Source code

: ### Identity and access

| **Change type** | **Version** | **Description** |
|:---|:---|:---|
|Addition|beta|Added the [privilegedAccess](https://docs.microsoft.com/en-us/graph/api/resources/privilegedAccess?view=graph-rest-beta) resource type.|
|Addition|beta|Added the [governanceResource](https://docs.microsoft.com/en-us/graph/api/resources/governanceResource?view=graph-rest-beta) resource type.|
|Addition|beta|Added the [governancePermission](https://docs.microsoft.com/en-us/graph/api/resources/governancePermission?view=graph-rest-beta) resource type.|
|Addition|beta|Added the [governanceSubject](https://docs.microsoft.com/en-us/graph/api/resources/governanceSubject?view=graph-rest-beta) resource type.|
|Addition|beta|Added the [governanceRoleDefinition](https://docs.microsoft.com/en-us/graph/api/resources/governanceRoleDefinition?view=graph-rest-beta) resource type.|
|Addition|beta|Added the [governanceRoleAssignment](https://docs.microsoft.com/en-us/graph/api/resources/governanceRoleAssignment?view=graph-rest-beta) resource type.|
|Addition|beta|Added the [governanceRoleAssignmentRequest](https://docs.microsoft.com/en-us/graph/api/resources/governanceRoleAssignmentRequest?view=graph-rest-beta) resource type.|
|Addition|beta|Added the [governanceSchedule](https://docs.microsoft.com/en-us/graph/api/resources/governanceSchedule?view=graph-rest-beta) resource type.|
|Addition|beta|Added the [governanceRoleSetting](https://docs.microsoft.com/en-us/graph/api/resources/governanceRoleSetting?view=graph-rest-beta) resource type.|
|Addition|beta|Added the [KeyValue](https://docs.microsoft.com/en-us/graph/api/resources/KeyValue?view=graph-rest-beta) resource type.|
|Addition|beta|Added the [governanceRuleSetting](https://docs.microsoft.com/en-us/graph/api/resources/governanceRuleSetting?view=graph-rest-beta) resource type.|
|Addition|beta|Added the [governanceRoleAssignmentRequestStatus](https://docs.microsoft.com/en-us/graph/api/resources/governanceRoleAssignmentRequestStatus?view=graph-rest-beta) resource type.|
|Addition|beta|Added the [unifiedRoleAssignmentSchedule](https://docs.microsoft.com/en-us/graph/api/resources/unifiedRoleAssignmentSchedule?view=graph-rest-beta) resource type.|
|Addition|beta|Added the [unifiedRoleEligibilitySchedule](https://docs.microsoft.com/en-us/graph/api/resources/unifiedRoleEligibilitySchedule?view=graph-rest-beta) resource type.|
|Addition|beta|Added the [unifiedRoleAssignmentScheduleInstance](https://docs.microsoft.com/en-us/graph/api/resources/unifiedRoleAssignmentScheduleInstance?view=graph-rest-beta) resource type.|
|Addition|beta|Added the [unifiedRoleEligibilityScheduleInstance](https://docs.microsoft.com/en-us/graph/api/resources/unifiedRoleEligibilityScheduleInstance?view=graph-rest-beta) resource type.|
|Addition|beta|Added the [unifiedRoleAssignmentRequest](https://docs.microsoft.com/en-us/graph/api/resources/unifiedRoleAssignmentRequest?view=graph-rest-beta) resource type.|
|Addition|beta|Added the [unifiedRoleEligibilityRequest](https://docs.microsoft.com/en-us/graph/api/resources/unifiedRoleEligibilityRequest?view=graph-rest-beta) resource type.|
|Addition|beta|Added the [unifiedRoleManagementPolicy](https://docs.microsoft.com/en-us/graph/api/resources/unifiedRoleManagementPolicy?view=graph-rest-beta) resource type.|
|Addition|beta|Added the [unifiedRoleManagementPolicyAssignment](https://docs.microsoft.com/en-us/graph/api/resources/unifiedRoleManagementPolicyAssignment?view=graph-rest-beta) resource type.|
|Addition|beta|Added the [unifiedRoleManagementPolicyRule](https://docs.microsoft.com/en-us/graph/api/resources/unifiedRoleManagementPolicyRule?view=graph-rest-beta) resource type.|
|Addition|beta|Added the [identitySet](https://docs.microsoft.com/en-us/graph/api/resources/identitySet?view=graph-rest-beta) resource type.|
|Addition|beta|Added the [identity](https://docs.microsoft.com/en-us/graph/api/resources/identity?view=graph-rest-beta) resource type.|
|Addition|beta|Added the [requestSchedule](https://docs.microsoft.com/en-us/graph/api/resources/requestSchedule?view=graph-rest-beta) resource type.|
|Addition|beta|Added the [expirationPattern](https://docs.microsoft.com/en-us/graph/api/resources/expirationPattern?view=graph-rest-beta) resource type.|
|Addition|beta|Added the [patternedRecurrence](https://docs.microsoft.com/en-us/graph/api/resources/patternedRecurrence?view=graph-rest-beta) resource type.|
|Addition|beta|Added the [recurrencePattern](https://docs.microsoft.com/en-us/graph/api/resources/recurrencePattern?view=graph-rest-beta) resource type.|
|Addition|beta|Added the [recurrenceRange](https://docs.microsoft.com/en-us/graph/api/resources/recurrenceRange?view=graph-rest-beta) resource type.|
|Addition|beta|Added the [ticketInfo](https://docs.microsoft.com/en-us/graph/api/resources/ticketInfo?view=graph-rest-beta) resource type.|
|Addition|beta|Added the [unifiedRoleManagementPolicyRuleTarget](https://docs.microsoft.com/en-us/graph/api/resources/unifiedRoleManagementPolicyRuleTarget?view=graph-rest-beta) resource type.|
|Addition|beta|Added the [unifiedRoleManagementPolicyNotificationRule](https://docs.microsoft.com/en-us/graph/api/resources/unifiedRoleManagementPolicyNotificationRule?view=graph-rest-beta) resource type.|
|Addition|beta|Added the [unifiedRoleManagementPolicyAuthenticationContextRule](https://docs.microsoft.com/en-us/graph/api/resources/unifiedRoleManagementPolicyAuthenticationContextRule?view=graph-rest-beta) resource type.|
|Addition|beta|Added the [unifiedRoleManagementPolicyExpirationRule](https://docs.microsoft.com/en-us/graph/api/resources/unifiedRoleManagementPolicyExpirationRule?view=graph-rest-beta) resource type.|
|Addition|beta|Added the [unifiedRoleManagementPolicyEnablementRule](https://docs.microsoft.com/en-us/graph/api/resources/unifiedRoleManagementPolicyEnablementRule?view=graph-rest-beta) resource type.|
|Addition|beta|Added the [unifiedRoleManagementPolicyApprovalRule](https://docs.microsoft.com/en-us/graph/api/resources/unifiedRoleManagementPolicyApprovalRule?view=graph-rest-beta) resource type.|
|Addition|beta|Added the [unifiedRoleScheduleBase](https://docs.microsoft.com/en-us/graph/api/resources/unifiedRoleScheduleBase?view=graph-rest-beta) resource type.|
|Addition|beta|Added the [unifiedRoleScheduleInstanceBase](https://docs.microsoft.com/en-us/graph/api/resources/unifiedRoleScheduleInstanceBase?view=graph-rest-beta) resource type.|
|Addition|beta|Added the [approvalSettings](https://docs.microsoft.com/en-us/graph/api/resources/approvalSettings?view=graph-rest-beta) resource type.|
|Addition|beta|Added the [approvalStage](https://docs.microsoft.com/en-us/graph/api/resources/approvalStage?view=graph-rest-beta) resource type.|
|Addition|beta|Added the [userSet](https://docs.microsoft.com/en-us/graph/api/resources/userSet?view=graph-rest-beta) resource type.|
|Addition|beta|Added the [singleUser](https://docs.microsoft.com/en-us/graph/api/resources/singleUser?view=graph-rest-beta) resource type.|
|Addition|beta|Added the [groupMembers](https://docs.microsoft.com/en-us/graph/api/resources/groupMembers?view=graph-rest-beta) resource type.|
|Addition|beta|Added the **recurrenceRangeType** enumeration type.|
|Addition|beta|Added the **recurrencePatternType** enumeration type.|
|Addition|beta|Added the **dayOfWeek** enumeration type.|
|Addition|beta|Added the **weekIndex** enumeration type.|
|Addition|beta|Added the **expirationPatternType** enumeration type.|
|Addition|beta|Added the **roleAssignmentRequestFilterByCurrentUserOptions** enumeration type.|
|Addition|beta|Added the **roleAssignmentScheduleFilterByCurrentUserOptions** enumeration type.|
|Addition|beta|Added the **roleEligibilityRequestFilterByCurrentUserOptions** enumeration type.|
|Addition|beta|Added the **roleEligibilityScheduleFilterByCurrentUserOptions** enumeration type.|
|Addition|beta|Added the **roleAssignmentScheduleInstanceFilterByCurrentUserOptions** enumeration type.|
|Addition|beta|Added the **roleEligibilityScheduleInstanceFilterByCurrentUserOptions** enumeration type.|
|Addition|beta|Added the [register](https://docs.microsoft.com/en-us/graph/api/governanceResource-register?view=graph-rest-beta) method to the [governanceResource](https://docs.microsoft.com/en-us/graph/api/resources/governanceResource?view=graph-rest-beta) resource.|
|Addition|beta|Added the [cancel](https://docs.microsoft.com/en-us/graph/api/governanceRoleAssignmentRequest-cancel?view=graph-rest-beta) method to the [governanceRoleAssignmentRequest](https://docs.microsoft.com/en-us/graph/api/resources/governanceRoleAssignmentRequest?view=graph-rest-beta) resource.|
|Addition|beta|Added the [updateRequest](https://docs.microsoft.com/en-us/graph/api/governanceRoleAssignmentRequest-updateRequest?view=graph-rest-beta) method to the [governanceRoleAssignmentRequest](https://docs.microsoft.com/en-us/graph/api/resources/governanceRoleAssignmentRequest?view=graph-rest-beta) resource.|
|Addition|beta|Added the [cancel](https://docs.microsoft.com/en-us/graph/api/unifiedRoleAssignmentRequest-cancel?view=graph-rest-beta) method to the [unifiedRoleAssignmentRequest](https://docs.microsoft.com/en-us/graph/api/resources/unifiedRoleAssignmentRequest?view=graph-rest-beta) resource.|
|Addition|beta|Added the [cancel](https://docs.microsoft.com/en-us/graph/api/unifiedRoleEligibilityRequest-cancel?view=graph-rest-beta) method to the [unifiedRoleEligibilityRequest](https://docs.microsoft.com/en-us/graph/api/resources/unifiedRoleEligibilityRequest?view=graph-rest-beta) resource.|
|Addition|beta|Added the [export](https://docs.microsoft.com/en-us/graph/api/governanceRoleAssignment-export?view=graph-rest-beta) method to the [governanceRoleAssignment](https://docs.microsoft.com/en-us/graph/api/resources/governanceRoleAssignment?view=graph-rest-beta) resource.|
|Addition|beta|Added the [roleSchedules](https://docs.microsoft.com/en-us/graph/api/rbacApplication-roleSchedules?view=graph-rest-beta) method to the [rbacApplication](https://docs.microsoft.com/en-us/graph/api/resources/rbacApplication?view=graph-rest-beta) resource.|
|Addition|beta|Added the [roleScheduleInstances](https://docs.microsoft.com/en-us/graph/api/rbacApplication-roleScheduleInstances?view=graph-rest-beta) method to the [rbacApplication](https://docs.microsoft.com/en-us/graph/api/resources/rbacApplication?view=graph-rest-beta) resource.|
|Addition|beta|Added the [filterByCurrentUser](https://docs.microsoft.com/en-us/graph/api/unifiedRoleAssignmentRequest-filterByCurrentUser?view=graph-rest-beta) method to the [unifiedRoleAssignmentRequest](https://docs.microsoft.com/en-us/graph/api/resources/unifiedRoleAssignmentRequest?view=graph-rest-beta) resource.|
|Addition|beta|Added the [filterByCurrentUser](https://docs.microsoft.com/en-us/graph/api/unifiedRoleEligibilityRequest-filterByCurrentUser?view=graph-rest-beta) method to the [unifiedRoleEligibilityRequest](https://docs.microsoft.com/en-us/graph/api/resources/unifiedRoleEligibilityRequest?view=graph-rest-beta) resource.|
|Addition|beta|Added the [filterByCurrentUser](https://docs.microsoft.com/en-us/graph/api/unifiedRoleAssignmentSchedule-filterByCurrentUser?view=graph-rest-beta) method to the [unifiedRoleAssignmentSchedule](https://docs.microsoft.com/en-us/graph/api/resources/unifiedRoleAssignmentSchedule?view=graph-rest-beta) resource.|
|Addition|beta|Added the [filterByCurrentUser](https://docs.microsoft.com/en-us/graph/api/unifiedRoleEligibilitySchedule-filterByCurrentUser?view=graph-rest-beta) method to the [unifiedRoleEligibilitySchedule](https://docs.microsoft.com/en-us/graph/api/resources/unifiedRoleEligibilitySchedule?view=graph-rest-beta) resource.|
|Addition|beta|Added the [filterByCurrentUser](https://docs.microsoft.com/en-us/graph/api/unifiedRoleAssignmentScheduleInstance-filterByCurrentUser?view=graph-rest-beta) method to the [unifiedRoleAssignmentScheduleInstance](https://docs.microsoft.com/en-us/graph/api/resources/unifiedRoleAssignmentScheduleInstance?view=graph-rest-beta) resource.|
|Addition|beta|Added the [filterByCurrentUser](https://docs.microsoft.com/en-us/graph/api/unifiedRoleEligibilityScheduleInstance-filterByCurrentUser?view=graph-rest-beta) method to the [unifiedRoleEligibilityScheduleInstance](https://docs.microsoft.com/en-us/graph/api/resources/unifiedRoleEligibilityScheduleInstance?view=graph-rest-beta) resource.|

===

### [ACTIVITY]
Please copy each line of the material that contains the word "governanceResource".

### [EXERCISE RESULT]
|Addition|beta|Added the [governanceResource](https://docs.microsoft.com/en-us/graph/api/resources/governanceResource?view=graph-rest-beta) resource type.|
|Addition|beta|Added the [register](https://docs.microsoft.com/en-us/graph/api/governanceResource-register?view=graph-rest-beta) method to the [governanceResource](https://docs.microsoft.com/en-us/graph/api/resources/governanceResource?view=graph-rest-beta) resource.|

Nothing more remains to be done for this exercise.